Thanks for the head’s up!

Are you misunderstanding my argument on purpose?

You and I both know that testosterone is not the only thing. There are people who have different sensitivity (low reception) to it, for example, then there is the problem that testosterone (and probably other stuff too!) has an historical effect on development that is not captured by a snapshot in time. I am not strawmanning, I simply assumed that since both of us know that testosterone level at time T is insufficient data, you would need at least more parameters to make fair categories. If that’s not the case and you actually meant just using testosterone level and weight, than I think this is a bad idea. Actually, I think this is worse than the sex categorisation. This way you are 100% bundling together people with high T and low reception (I.e. didn’t get most of the benefits) with people with low T and high reception. You are also exposing yourself to men artificially lowering testosterone levels after having gotten all the historical developmental advantages to compete in “lower” categories (similarly to how it happens today with weight).

They are only “corner cases” because you define gender as red and yellow and thus leave out orange, green, and purple.

No, I don’t. They are corner cases because we can look at the reality and observe that this is a problem with a relative small incidence. I think your proposal will present way more corner cases and problematic situations.

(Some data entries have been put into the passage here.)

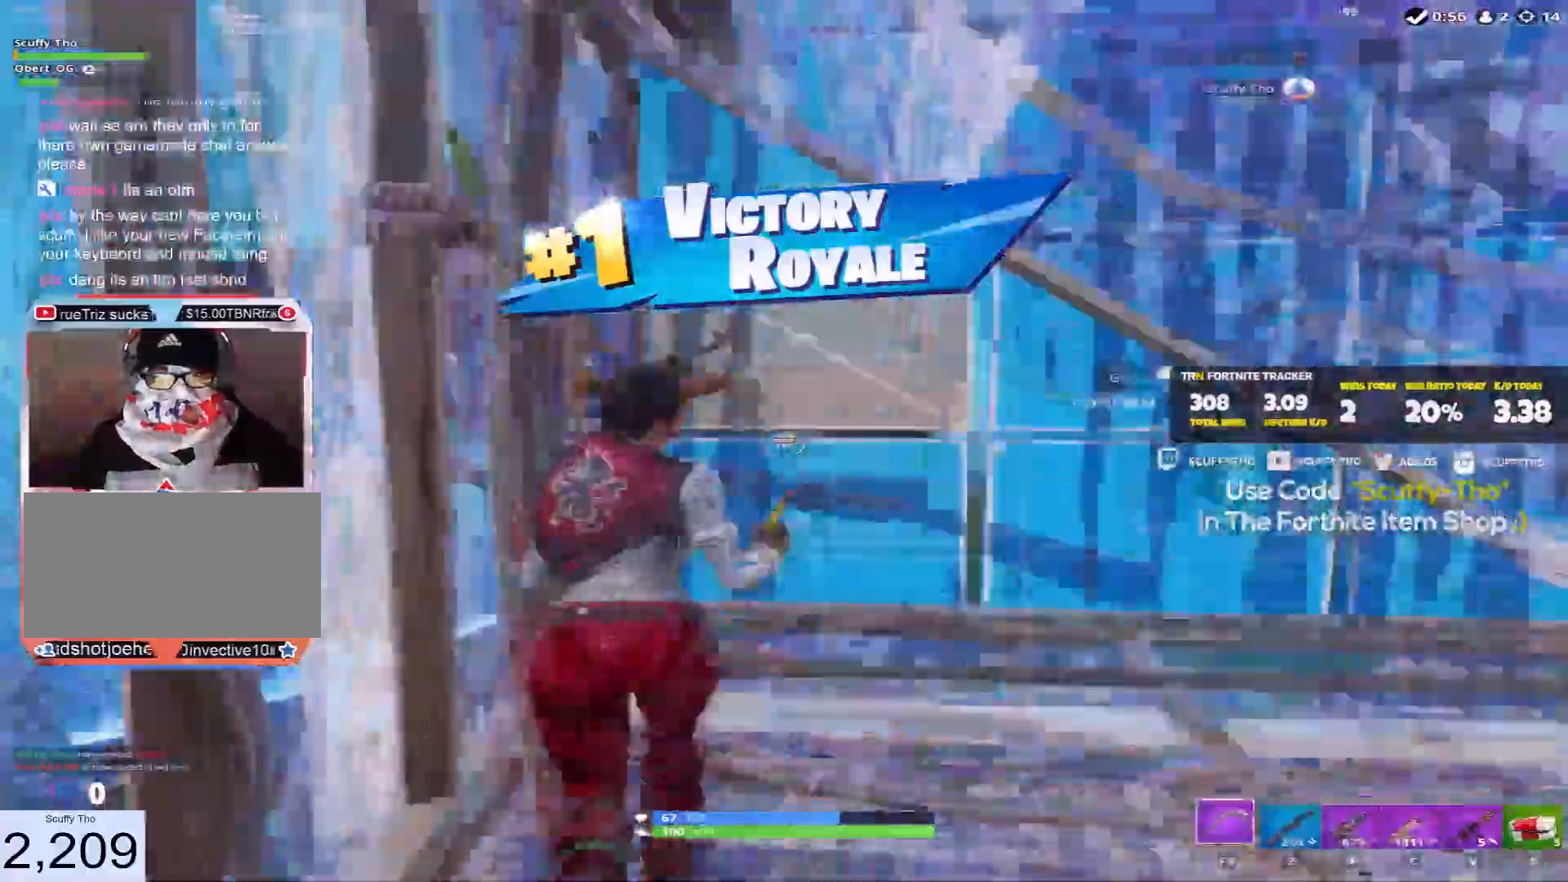
{"keys": ["shift"], "mouse": ["left"], "events": [[134, "mouse_left", "up"], [201, "f", "down"], [301, "f", "up"], [334, "a", "up"], [368, "mouse_left", "down"], [501, "w", "up"]]}
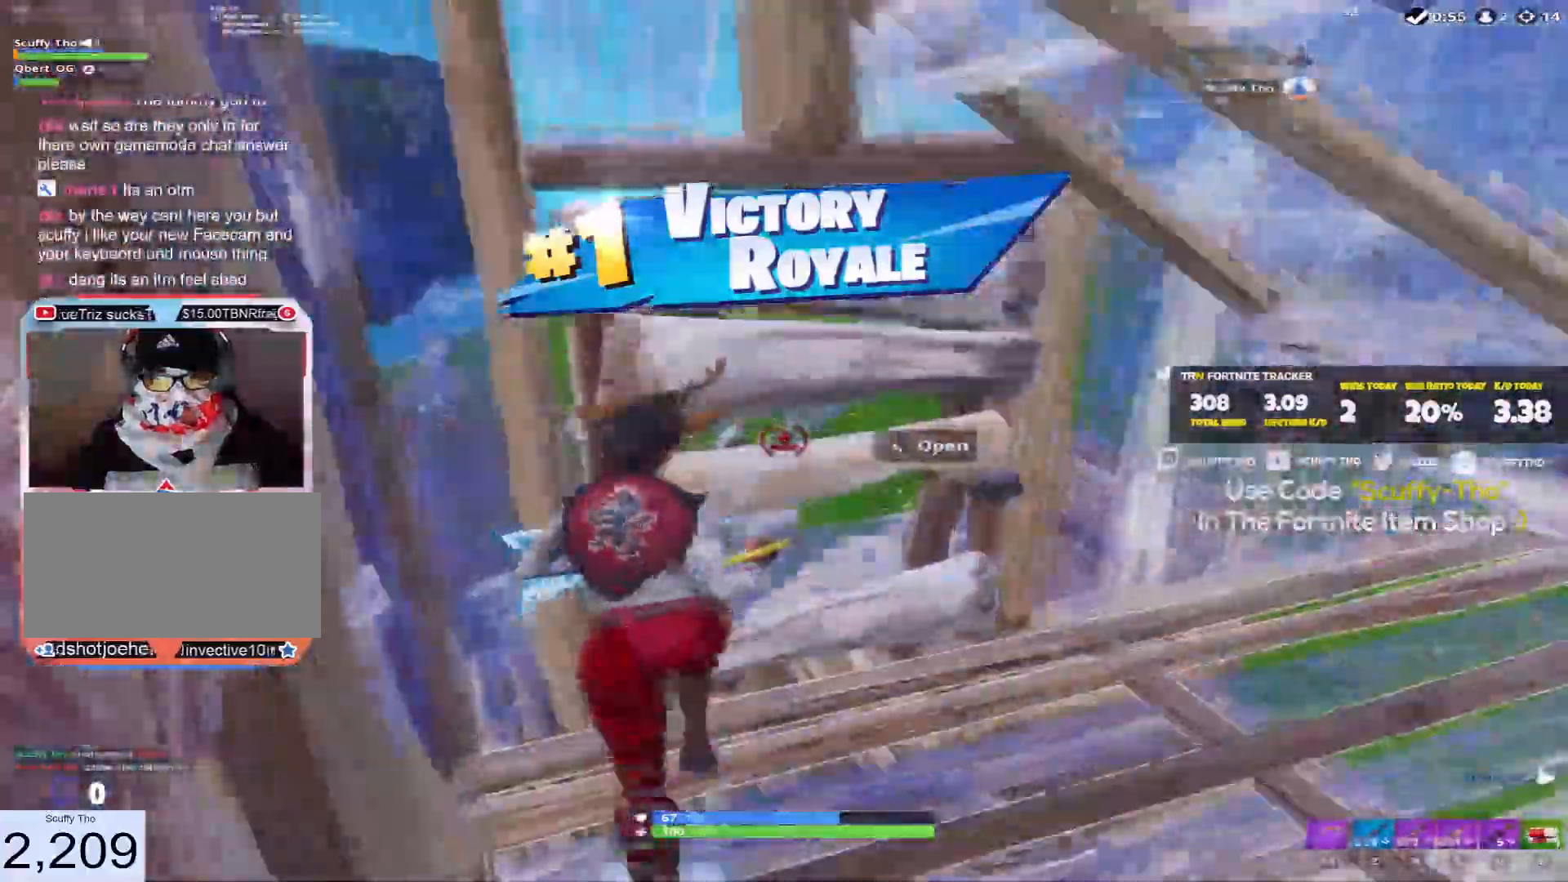
{"keys": ["a", "f", "shift", "w"], "mouse": [], "events": [[33, "shift", "up"], [100, "mouse_left", "up"], [167, "w", "down"], [267, "a", "down"], [267, "mouse_left", "down"], [267, "shift", "down"], [367, "mouse_left", "up"], [500, "f", "down"]]}
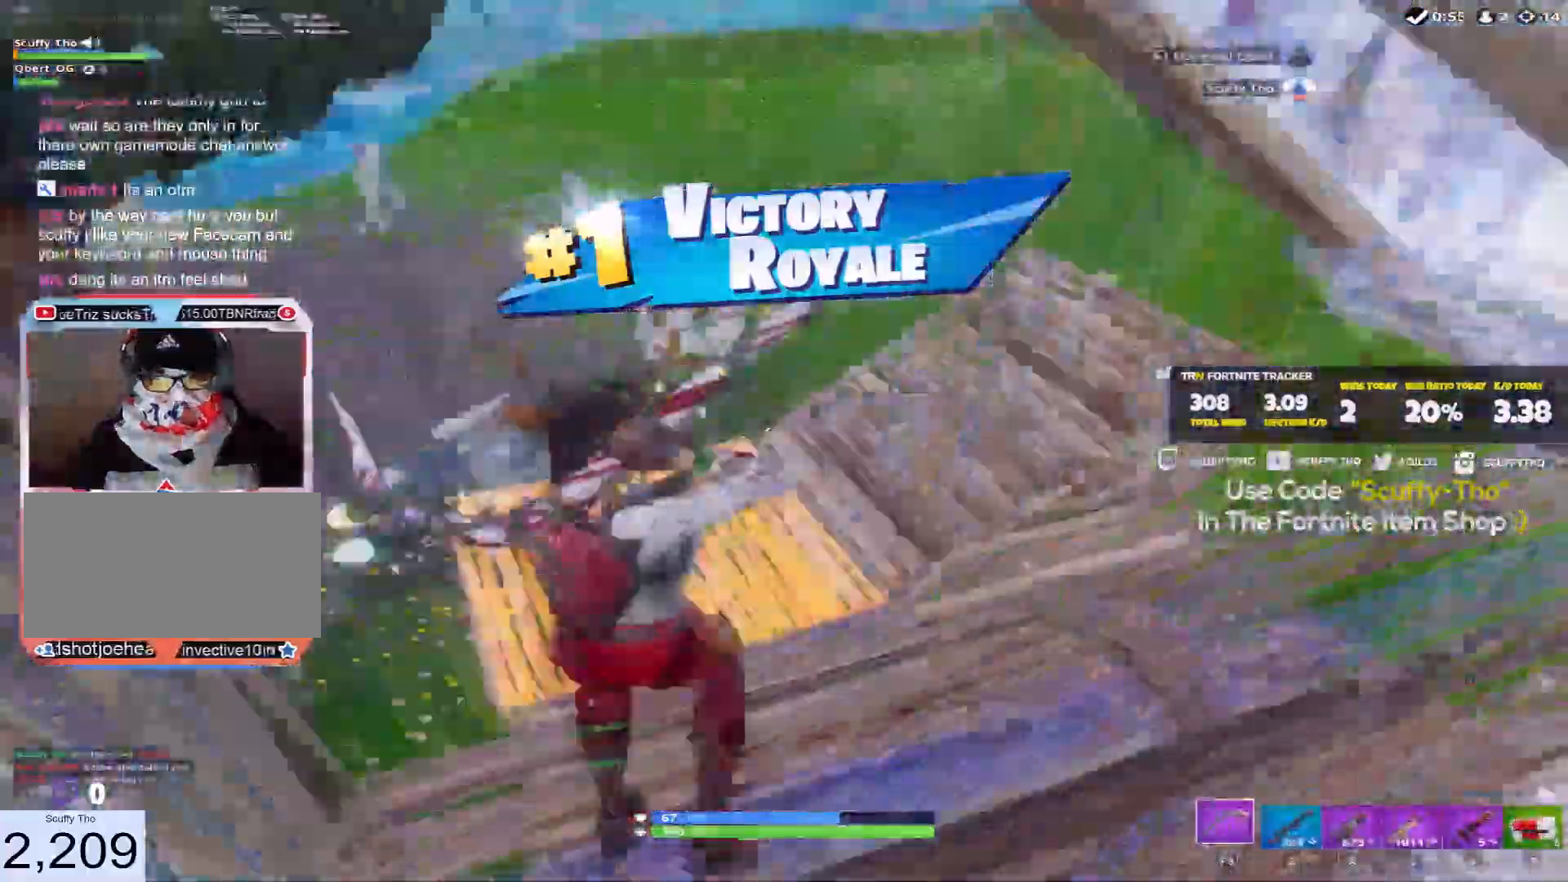
{"keys": ["a", "shift", "w"], "mouse": ["left"], "events": [[34, "a", "up"], [67, "a", "down"], [67, "f", "up"], [67, "mouse_left", "down"], [267, "a", "up"], [367, "a", "down"]]}
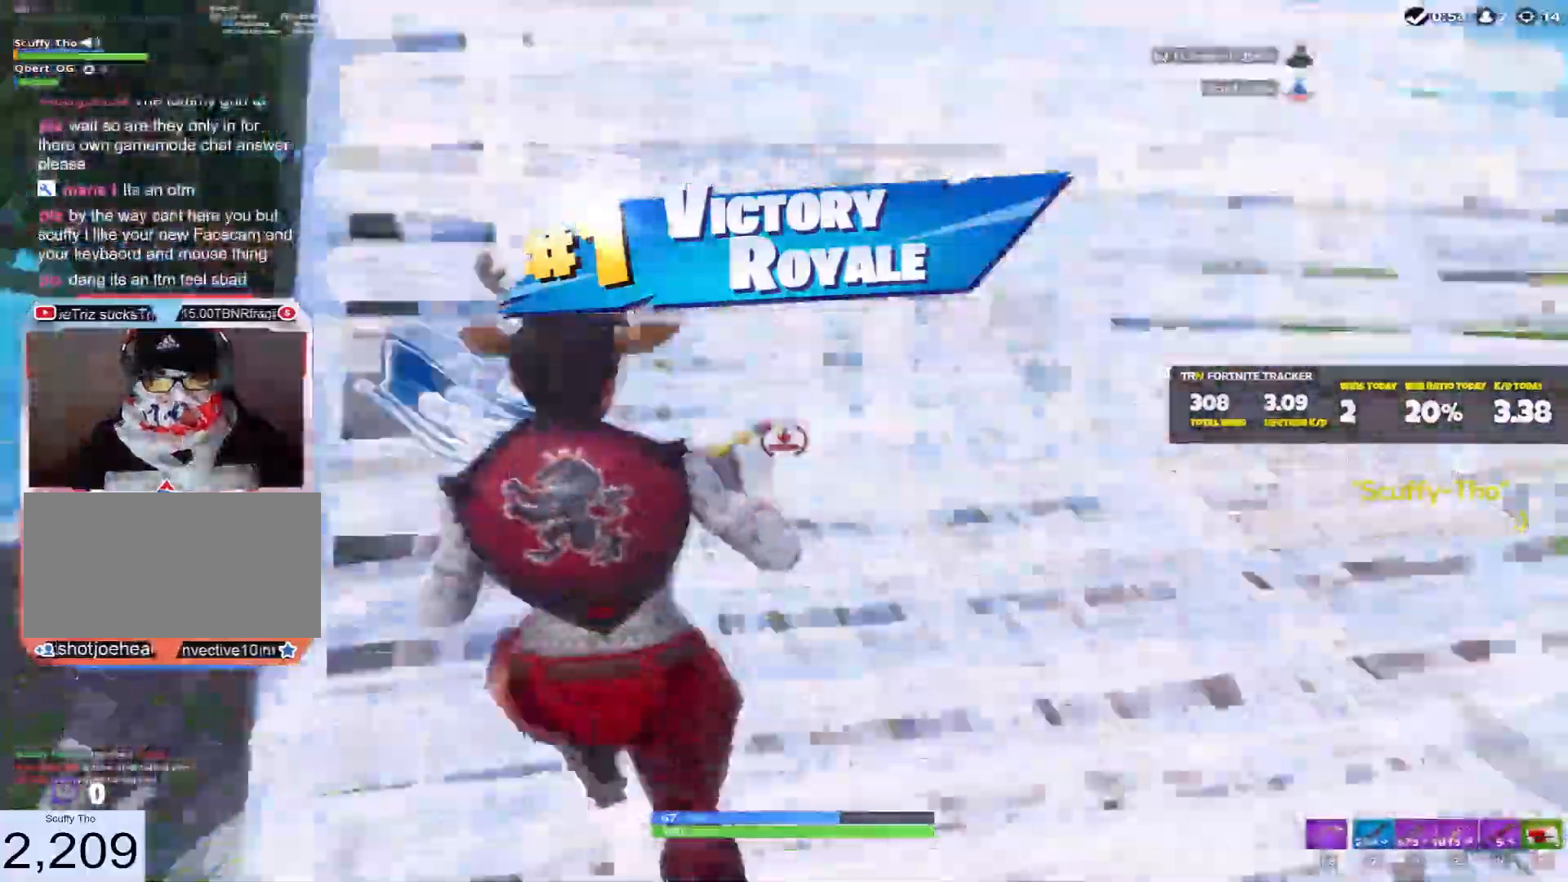
{"keys": ["shift", "w"], "mouse": ["left"], "events": [[267, "a", "up"]]}
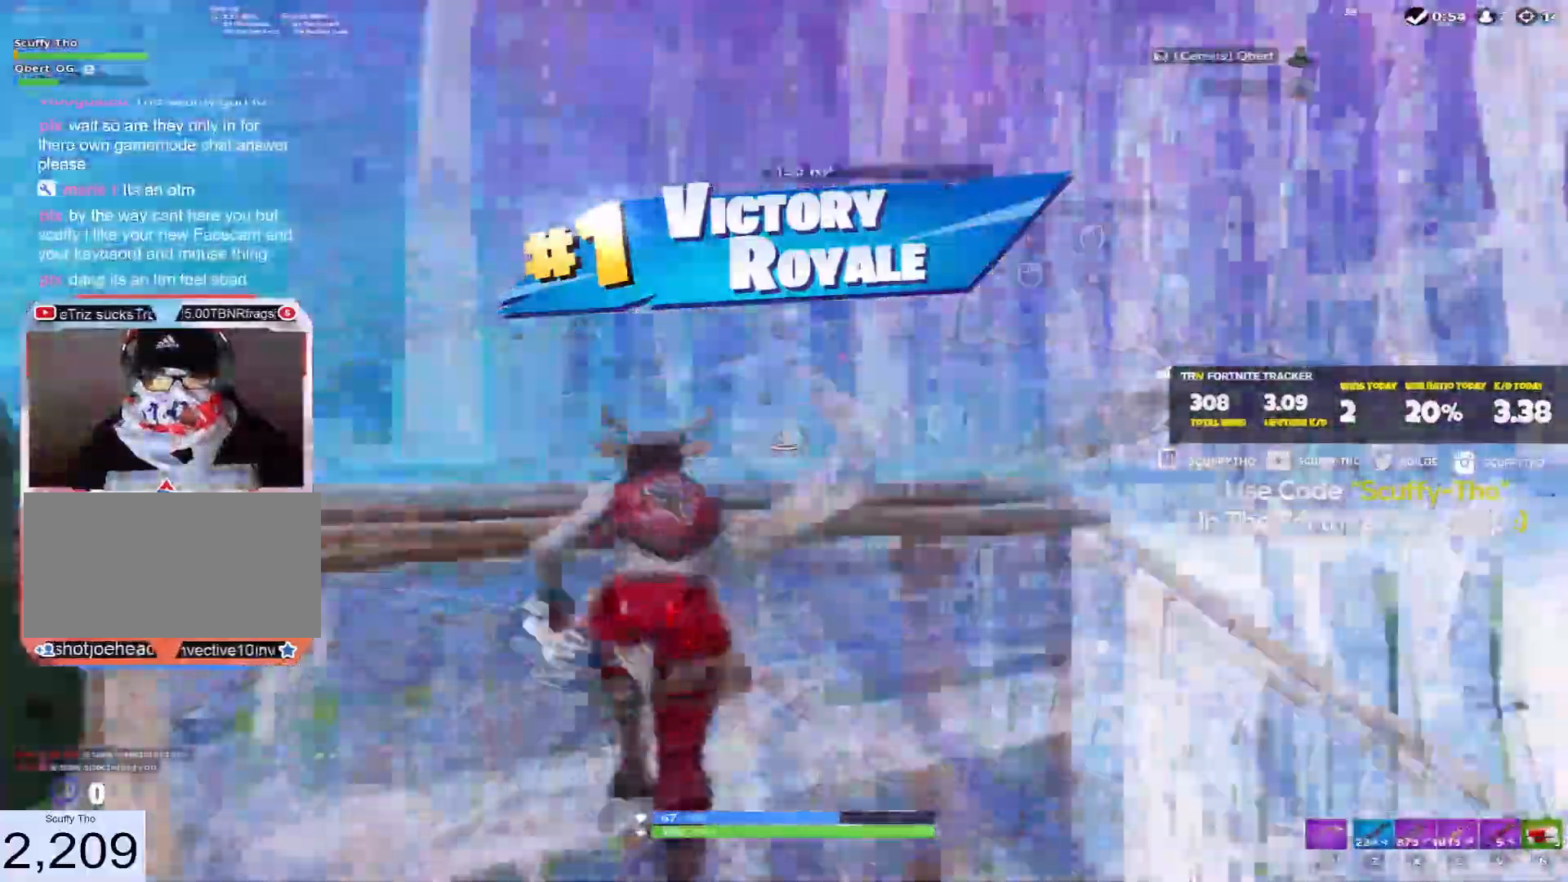
{"keys": ["shift", "w"], "mouse": ["left"]}
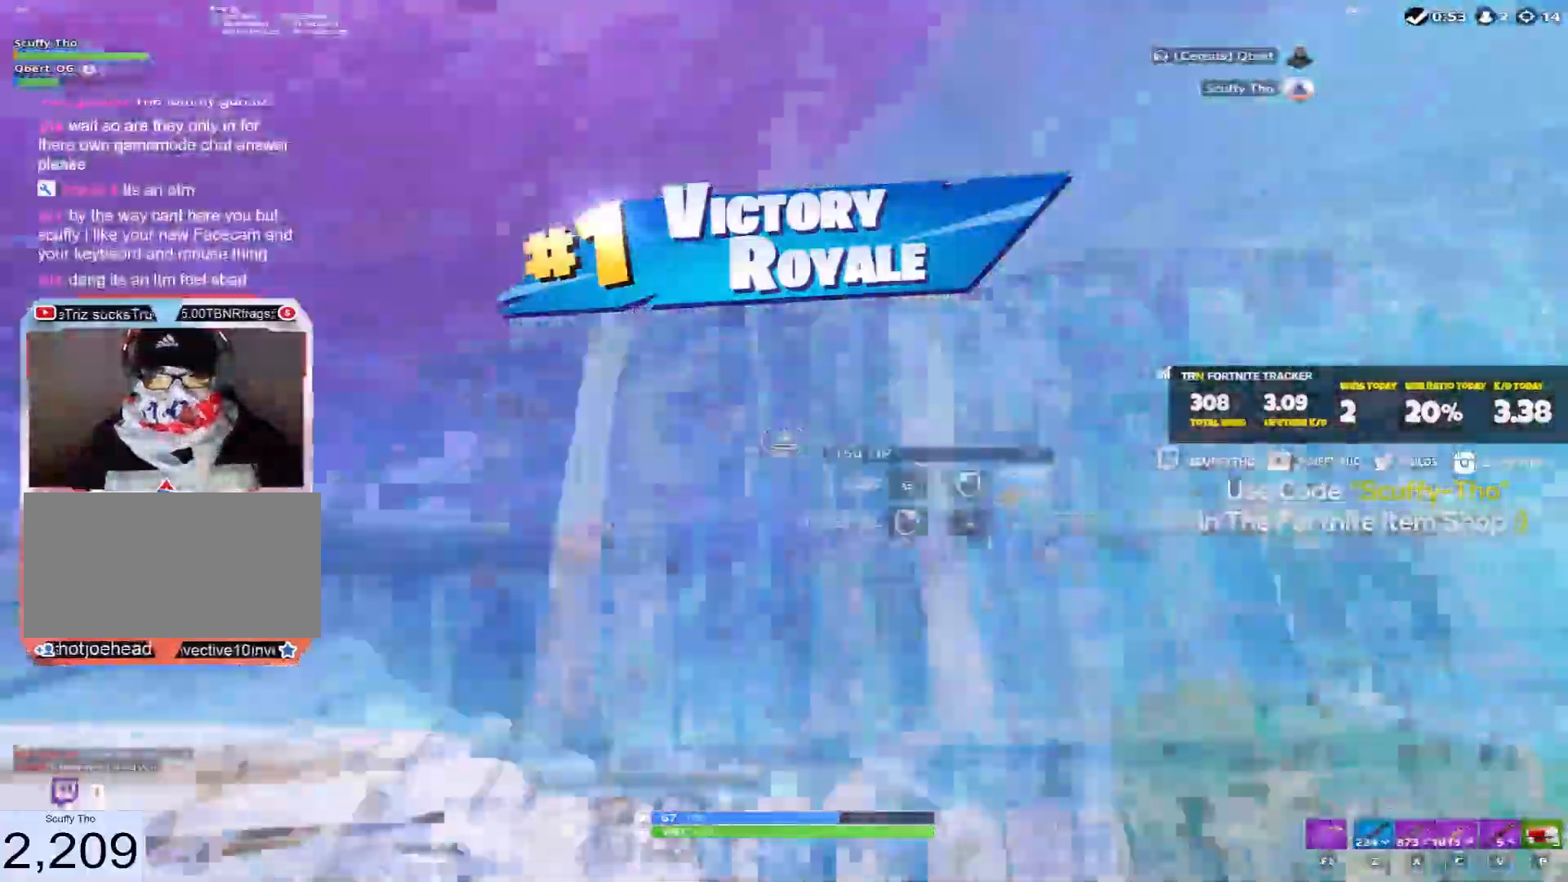
{"keys": ["a", "shift", "w"], "mouse": ["left"]}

Swimming is not one of them for fucking sake.

Are you done dancing around rethoric arguments to avoid saying that you were wrong?

Comparing the performance of a non specialized teenager swimmer with that of a specialized adult woman in peak adult performance is a shitty comparison.

This is a fact that can be easily confirmed if you do 10 seconds of research and you check swimming records by age category.

It’s fine, you used as source an article that made this claim based on shitty data, you have been shown that the data was shitty. The mature thing to do is to say “OK, that was a false claim”.